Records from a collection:

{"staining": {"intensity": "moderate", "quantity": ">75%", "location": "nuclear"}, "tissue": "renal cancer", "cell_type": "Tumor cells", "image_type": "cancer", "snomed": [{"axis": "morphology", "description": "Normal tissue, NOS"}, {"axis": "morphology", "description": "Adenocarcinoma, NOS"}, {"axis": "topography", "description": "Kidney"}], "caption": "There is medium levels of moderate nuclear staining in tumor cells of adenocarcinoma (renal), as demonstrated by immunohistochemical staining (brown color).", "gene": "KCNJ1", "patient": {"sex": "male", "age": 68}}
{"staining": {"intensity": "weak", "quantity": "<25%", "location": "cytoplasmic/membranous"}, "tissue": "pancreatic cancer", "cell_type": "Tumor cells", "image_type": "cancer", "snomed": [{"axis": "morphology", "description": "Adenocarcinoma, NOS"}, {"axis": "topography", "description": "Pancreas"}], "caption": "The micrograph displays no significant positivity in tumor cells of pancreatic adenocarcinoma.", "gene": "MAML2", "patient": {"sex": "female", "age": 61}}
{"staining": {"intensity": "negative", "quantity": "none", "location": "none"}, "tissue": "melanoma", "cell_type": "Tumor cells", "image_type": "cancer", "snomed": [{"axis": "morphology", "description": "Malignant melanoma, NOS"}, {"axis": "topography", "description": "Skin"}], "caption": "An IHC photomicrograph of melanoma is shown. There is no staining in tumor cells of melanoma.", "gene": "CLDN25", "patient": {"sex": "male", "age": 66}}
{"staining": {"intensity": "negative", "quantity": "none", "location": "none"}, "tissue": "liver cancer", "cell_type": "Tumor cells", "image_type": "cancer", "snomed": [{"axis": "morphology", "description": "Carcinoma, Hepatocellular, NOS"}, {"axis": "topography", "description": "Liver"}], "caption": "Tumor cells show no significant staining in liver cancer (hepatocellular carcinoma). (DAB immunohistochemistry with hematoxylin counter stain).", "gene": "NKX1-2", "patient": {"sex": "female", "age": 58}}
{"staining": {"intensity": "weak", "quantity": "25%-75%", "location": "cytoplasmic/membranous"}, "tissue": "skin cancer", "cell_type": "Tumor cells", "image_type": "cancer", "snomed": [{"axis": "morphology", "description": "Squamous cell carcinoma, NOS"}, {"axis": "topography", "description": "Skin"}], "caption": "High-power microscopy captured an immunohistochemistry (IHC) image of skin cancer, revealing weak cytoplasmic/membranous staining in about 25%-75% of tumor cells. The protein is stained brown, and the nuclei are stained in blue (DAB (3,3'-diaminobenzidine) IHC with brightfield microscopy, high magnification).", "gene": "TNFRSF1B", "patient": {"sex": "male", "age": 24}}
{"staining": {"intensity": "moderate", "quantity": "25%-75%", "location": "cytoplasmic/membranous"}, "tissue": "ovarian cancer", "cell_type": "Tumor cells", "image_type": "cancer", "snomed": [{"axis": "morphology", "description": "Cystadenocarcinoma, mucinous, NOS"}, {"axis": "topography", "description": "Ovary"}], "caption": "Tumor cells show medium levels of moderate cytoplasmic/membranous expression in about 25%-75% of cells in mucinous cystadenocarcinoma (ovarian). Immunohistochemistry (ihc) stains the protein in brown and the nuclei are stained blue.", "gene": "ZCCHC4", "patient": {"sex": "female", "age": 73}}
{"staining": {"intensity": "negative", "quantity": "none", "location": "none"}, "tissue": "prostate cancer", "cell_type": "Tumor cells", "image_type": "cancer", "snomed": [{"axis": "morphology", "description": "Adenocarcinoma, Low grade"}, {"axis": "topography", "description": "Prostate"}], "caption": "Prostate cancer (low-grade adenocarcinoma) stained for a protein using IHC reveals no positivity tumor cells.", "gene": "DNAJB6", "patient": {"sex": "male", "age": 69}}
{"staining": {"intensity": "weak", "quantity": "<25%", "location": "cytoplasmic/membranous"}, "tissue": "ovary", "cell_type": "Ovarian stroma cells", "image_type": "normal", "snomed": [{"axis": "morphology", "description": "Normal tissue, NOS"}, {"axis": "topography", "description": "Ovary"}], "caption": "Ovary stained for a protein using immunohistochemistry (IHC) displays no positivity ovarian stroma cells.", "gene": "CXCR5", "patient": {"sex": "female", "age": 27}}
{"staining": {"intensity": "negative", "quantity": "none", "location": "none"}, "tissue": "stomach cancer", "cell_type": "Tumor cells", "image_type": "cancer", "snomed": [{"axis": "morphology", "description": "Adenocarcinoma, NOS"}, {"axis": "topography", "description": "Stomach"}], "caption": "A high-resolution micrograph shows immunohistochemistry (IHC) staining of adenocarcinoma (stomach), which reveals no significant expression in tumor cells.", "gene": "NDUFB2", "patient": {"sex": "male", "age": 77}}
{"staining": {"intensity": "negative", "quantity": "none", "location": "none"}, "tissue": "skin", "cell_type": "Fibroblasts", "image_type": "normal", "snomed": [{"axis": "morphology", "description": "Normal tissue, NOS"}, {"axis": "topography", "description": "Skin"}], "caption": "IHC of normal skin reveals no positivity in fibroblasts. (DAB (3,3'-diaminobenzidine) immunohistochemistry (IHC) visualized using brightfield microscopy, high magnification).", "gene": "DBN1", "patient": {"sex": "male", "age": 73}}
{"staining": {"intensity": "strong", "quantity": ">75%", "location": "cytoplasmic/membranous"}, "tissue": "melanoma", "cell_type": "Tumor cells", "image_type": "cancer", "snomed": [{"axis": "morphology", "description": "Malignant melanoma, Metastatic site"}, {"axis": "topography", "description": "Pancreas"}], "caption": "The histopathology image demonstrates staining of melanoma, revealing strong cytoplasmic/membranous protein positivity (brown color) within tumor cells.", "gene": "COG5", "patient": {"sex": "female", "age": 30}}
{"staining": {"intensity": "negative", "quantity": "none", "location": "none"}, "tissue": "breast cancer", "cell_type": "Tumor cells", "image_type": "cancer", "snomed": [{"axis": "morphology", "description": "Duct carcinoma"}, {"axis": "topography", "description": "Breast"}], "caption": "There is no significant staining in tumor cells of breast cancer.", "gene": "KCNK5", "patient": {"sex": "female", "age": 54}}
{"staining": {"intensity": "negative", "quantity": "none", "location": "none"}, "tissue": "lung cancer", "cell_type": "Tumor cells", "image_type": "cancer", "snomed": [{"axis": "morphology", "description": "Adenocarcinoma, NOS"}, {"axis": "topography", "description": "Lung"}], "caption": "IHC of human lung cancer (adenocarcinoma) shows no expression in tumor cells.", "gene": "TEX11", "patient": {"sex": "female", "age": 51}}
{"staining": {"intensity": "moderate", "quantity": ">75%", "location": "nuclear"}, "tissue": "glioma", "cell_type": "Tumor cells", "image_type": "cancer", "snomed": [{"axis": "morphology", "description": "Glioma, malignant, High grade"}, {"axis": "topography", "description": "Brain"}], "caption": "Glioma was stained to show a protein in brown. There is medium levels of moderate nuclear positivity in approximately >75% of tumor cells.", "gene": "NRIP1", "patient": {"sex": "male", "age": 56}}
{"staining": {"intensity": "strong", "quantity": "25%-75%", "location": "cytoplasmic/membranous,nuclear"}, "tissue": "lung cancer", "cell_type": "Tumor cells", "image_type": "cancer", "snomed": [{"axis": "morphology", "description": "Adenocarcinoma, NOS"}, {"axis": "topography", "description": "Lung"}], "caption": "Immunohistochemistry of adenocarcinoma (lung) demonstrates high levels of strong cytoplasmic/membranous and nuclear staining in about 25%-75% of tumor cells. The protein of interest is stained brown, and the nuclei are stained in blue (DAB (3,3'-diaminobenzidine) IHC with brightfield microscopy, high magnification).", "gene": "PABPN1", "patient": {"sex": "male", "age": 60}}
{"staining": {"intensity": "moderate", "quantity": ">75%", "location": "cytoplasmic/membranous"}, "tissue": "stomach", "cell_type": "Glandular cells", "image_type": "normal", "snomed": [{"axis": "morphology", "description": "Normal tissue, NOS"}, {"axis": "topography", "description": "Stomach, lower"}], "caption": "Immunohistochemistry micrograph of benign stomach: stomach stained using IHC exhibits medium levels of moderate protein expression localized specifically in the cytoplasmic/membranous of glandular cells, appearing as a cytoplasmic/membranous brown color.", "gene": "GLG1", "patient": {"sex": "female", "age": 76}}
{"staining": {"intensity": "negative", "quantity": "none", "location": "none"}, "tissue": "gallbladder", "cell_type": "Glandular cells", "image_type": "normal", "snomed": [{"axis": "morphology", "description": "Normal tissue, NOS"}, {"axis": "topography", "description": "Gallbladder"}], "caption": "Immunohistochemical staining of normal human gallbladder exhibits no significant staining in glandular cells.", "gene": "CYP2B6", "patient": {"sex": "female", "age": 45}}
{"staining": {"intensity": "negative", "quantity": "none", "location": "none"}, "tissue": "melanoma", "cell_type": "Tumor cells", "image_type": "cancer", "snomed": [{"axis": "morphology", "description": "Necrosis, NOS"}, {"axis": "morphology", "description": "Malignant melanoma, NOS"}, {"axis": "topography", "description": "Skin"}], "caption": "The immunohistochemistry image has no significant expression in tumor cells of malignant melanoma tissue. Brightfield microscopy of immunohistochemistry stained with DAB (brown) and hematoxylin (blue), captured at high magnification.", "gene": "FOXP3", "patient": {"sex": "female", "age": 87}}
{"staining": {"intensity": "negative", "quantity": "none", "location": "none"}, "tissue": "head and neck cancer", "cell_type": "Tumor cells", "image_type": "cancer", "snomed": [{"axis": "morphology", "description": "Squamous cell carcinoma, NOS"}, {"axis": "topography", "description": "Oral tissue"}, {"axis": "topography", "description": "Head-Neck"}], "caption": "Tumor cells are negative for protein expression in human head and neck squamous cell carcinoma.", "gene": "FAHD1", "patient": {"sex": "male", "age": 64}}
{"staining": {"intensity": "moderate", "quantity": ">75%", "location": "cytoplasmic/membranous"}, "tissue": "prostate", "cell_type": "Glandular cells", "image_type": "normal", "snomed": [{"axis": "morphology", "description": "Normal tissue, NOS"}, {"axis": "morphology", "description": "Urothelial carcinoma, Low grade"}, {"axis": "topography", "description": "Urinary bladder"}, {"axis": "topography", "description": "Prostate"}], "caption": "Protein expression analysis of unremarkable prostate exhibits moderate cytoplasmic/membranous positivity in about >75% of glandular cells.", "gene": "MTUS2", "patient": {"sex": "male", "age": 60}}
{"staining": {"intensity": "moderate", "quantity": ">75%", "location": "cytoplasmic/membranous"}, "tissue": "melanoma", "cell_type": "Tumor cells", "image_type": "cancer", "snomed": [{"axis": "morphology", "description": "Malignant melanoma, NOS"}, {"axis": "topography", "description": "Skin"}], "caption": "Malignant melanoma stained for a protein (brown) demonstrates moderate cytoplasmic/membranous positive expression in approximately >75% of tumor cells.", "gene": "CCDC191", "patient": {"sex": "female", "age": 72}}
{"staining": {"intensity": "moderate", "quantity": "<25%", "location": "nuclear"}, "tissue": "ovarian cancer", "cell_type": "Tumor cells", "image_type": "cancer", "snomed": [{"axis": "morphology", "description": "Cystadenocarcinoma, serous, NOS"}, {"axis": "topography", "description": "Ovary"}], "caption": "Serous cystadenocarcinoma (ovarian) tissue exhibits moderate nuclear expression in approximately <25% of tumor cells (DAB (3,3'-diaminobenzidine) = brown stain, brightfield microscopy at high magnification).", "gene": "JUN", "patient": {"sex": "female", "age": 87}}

Task to carry out: Search the entries above for the word "human" and copy each line where it appears.

Expected answer:
{"staining": {"intensity": "negative", "quantity": "none", "location": "none"}, "tissue": "lung cancer", "cell_type": "Tumor cells", "image_type": "cancer", "snomed": [{"axis": "morphology", "description": "Adenocarcinoma, NOS"}, {"axis": "topography", "description": "Lung"}], "caption": "IHC of human lung cancer (adenocarcinoma) shows no expression in tumor cells.", "gene": "TEX11", "patient": {"sex": "female", "age": 51}}
{"staining": {"intensity": "negative", "quantity": "none", "location": "none"}, "tissue": "gallbladder", "cell_type": "Glandular cells", "image_type": "normal", "snomed": [{"axis": "morphology", "description": "Normal tissue, NOS"}, {"axis": "topography", "description": "Gallbladder"}], "caption": "Immunohistochemical staining of normal human gallbladder exhibits no significant staining in glandular cells.", "gene": "CYP2B6", "patient": {"sex": "female", "age": 45}}
{"staining": {"intensity": "negative", "quantity": "none", "location": "none"}, "tissue": "head and neck cancer", "cell_type": "Tumor cells", "image_type": "cancer", "snomed": [{"axis": "morphology", "description": "Squamous cell carcinoma, NOS"}, {"axis": "topography", "description": "Oral tissue"}, {"axis": "topography", "description": "Head-Neck"}], "caption": "Tumor cells are negative for protein expression in human head and neck squamous cell carcinoma.", "gene": "FAHD1", "patient": {"sex": "male", "age": 64}}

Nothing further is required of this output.